Our guest blogger, Dennis Affram, talks about his journey towards starting a PhD at Surrey and his funding through the Surrey Black Scholars studentship.
Tell us a bit about yourself and what you’re studying.
I’m Dennis Affram, a current PhD student at the University of Surrey. My background is in biochemistry and immunology. I did my bachelor’s and master’s in London and have worked at different institutions in and out of the capital.
My research is in the ageing of the immune system. I’m looking at how the nervous system interacts with the immune system, looking at the impact that stress in the context of adrenaline affects the immune system of older people compared to younger people. This is a clinical and laboratory-based research hoping to illuminate some of the fundamental mechanisms behind the impaired immune responses to infectious diseases such as the recent covid19, and seasonal influenza, reduced efficacies of vaccines, and the increased prevalence of cancers in older people. The project has the potential in exploring therapeutic avenues of reducing immune function decline in older people.
Outside the laboratory, I enjoy running and reading. I love meeting people, listening to podcasts, watching documentaries, and visiting places of arts and culture.
What were you doing before starting your PhD at Surrey?
After my university studies, I’ve worked in biomedical research in technical and managerial capacities. In my last post, I was assistant laboratory manager at the Oxford Vaccine Group, University of Oxford, under the directorship of Professor Sir Andrew Pollard. I was responsible for managing the laboratory for covid19 clinical trials and other essential research to run smoothly.
What convinced you to consider becoming a postgraduate researcher?
I have got great interest in scientific research. I had the opportunity of doing fantastic research in my master’s degree with Dr. Donald Palmer at the Royal Veterinary College London and always wanted to follow it up with PhD research. I’m fortunate to be in the laboratory of Dr. Natalie Riddell, Section of Immunology, to study immune ageing. The PhD is a fantastic opportunity for me to produce a substantive body of research and develop key skills such as communication, critical thinking, logical reasoning, and objective analysis, skills that is expected of a PhD holder, and required in further career.
What is your first impression of the University of Surrey?
I did work in the university before moving away and coming back to do my PhD research. University of Surrey is an excellent university, it has top-class laboratories and facilities. Members of staff are easy to approach and go above and beyond to support the students. My experiences with the department, library, health and safety, security, stores, doctoral college, administration, IT, and occupational health have been positive.
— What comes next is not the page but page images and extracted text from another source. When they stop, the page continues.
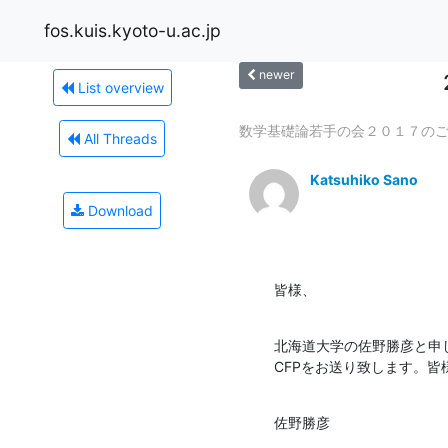
fos.kuis.kyoto-u.ac.jp
newer
List overview
数学基礎論若手の会２０１７の
All Threads
Katsuhiko Sano
Download
皆様、
北海道大学の佐野勝彦と申しま
CFPをお送り致します。
佐野勝彦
I admire the green spaces the university has.
How do you combine your studies with your other life commitments?
The PhD research is my top priority, I’m only a few months into it but I know time flies, I must make the most of my three years at Surrey. Experience has taught me to manage my time properly and work smartly.
I multi-task, I balance my laboratory work with my reading and administrative tasks. I demonstrate flexibility with my work, I sometimes must be in the laboratory at unsocial hours. When it’s not critical for me to be on campus, I am able to work remotely.
I find time to do my extra-curricular activities such as reading outside of my PhD. I include downtime in my schedules to spend quality time with colleagues, friends, and family. I enjoy history, arts, and culture. I follow football and run with my running club when I get the opportunity.
How has the Surrey Black Scholars studentship impacted you? Have you found the team supportive?
The studentship has given me the funding to undertake my research. This is very important, as PhD research is an expensive enterprise. I receive stipend to cover my living expenses and a grant that goes towards my bench fees. Having this financial support is crucial especially in the current cost of living crisis.
The team have been very supportive. I am able to contact them if I need any assistance, they were helpful in the early days of settling into life at Surrey. The team organises social events which are a fantastic opportunity to network and collaborate with other researchers.
What are your career aspirations?
I would like to work in academia, industry, healthcare, or policy. Completing a PhD would equip me with the necessary skills to enter any of these sectors. Aside the hard skills, I also focus on the soft skills such as communication, networking, project management, teamwork, attention to detail, and leadership. Communication of science by Professor Chris Whitty, Professor Jonathan Van-Tam, and others to the public during the covid19 pandemic was important in controlling the infection rate.
What are your hopes and plans for 2023?
2023 is going to be a very busy year!
The early months of my PhD degree so far have been on planning and setting up systems in the laboratory. A lot of energy has been invested in practising and optimising procedures for the clinical and laboratory aspects of the research. In the new year, work schedule is going to move up to another level and I’m ready for that. With my experience, determination, hard work ethic, time management, and focus, I hope 2023, the first of my three years, would be super productive.